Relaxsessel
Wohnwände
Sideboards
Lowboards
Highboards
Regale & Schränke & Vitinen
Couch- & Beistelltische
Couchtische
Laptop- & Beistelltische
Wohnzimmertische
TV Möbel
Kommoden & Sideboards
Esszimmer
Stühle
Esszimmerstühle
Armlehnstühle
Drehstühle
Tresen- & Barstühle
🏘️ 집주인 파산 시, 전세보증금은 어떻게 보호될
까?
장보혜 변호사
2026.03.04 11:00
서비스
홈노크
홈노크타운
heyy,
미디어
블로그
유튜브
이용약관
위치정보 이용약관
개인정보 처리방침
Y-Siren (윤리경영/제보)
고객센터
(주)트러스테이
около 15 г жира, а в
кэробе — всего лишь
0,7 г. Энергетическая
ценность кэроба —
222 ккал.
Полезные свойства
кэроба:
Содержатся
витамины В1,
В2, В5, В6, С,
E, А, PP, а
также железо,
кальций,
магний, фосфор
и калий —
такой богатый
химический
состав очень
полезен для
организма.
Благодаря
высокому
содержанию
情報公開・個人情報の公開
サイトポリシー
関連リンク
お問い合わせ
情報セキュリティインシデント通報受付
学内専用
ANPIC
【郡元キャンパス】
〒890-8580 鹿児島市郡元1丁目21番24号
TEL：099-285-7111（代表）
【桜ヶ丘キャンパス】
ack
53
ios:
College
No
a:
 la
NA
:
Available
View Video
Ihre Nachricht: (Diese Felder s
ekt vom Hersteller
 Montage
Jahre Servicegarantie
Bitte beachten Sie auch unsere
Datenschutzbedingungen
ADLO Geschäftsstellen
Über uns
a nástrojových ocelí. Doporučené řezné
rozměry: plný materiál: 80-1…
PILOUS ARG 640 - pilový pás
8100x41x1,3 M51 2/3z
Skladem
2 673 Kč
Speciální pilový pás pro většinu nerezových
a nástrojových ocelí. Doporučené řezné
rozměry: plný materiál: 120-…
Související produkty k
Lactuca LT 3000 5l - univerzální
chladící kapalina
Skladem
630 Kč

═══

## EXERCISE
Filter the entries down to the lines with the word "plný" in them.

## SOLVED PROBLEM
rozměry: plný materiál: 80-1…
rozměry: plný materiál: 120-…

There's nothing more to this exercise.